# MATERIAL SHOWN:
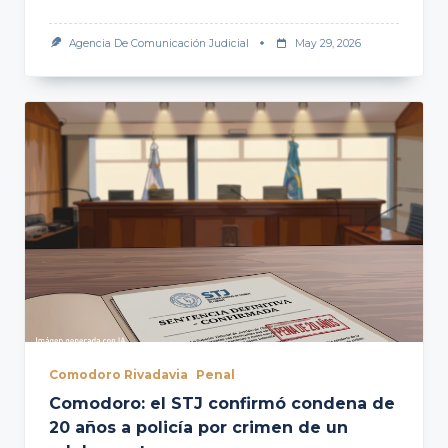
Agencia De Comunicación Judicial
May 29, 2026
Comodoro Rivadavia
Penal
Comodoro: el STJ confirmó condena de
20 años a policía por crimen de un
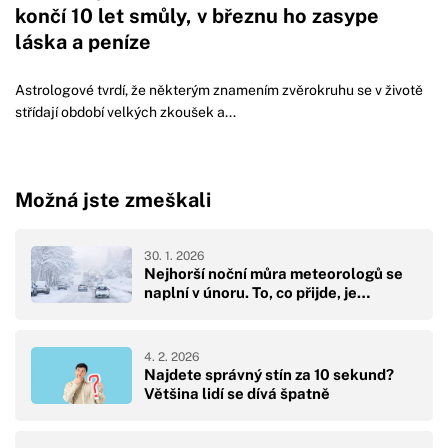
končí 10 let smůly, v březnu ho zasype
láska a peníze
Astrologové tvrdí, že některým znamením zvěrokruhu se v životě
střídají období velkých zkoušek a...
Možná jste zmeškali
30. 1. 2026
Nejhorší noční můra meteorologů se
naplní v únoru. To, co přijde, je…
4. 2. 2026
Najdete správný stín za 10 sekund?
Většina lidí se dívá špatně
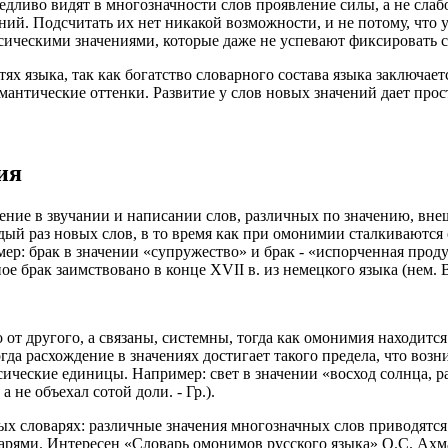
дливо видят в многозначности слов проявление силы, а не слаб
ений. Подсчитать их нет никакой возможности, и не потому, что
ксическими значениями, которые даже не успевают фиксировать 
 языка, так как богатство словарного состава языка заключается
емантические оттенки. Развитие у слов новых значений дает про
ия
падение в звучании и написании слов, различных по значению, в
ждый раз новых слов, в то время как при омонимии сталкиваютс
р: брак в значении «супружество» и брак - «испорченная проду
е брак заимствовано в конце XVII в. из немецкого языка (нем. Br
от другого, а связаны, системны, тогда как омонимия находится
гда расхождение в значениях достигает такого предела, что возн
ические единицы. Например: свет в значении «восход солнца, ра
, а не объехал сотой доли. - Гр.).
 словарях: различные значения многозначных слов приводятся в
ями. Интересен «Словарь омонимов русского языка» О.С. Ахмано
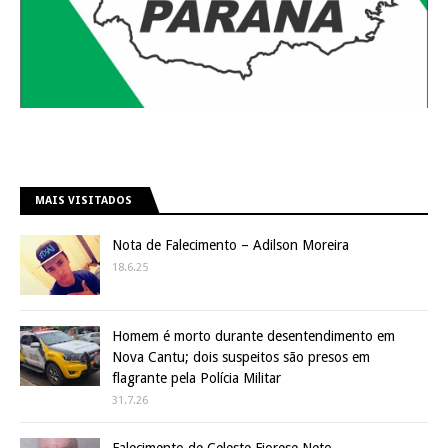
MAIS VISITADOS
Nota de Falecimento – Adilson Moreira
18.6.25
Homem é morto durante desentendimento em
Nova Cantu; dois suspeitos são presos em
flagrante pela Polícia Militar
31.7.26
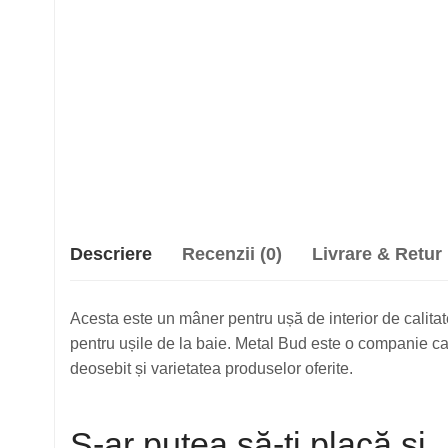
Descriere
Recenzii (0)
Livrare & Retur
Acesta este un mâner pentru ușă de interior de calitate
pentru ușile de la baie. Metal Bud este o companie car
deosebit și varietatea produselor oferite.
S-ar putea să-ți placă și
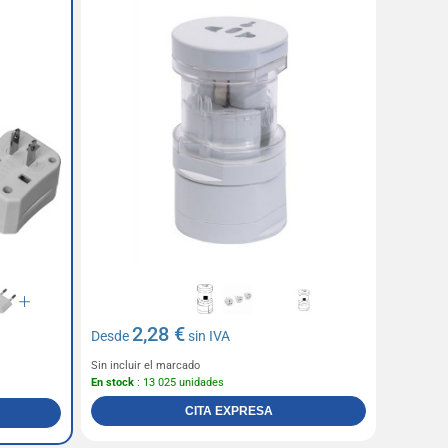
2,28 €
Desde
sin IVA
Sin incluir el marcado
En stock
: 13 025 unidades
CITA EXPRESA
==
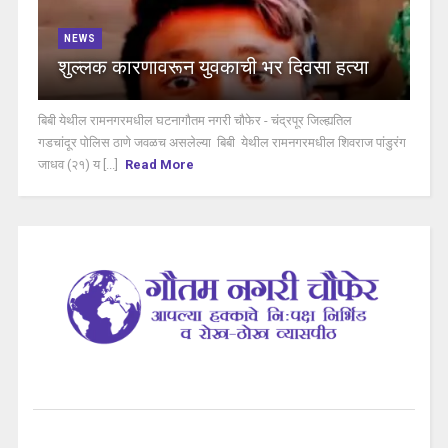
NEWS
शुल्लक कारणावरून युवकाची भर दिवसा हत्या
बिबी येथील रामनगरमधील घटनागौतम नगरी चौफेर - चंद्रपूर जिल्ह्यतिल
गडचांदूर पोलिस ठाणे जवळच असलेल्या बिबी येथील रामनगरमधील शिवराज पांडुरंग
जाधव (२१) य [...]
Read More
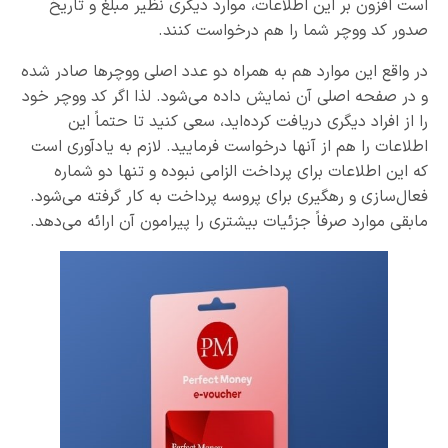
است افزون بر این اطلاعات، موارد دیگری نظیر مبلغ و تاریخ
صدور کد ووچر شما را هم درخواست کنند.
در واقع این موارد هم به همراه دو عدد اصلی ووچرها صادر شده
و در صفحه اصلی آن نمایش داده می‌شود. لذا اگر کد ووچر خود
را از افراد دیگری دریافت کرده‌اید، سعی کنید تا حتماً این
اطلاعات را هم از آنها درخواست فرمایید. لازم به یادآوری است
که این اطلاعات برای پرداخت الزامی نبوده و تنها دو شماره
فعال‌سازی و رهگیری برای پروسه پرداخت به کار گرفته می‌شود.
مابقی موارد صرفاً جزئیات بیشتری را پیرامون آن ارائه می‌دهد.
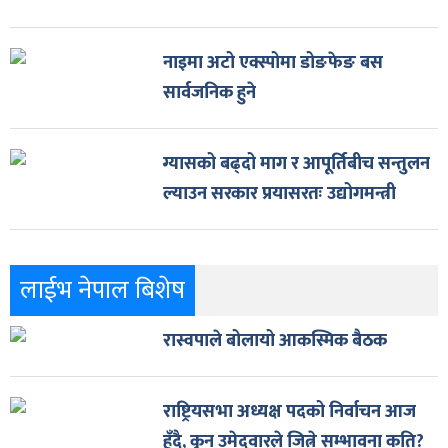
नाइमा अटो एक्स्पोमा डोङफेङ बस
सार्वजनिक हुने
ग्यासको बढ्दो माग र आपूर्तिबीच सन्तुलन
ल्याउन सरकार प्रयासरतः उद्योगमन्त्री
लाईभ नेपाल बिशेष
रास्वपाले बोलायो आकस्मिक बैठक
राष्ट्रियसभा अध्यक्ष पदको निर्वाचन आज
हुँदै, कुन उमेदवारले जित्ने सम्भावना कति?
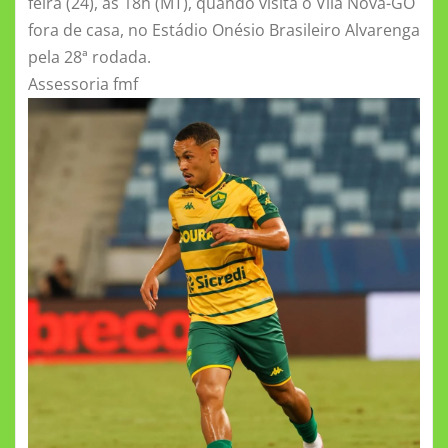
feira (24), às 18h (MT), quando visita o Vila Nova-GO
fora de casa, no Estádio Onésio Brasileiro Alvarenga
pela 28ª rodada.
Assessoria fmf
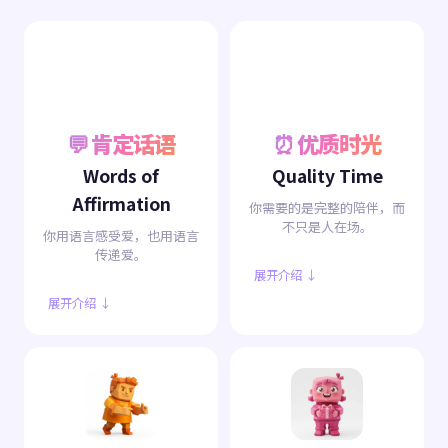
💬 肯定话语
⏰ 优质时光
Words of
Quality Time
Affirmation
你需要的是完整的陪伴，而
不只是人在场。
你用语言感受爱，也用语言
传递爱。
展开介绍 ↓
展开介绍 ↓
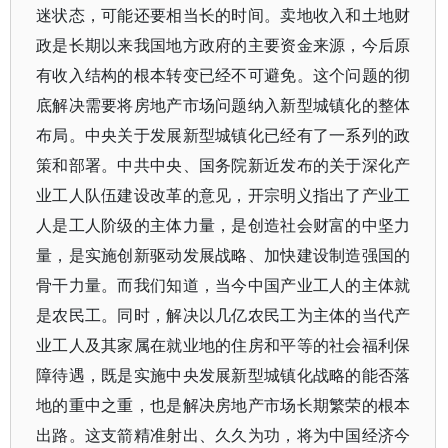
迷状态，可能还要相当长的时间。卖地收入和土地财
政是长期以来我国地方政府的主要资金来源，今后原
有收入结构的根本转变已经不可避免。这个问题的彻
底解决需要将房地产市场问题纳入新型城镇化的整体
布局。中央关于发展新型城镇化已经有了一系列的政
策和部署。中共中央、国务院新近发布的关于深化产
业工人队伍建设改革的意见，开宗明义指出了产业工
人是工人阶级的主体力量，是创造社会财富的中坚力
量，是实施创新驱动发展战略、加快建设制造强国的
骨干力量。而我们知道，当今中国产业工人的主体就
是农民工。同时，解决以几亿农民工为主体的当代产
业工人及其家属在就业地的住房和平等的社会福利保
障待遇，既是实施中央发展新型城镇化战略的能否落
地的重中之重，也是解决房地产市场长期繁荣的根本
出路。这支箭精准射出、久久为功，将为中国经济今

# ACTION ITEM:
Checking the data above line by line, please work out how many lines include "اطلاعات", and reply with the number only.

# EXERCISE ANSWER:
3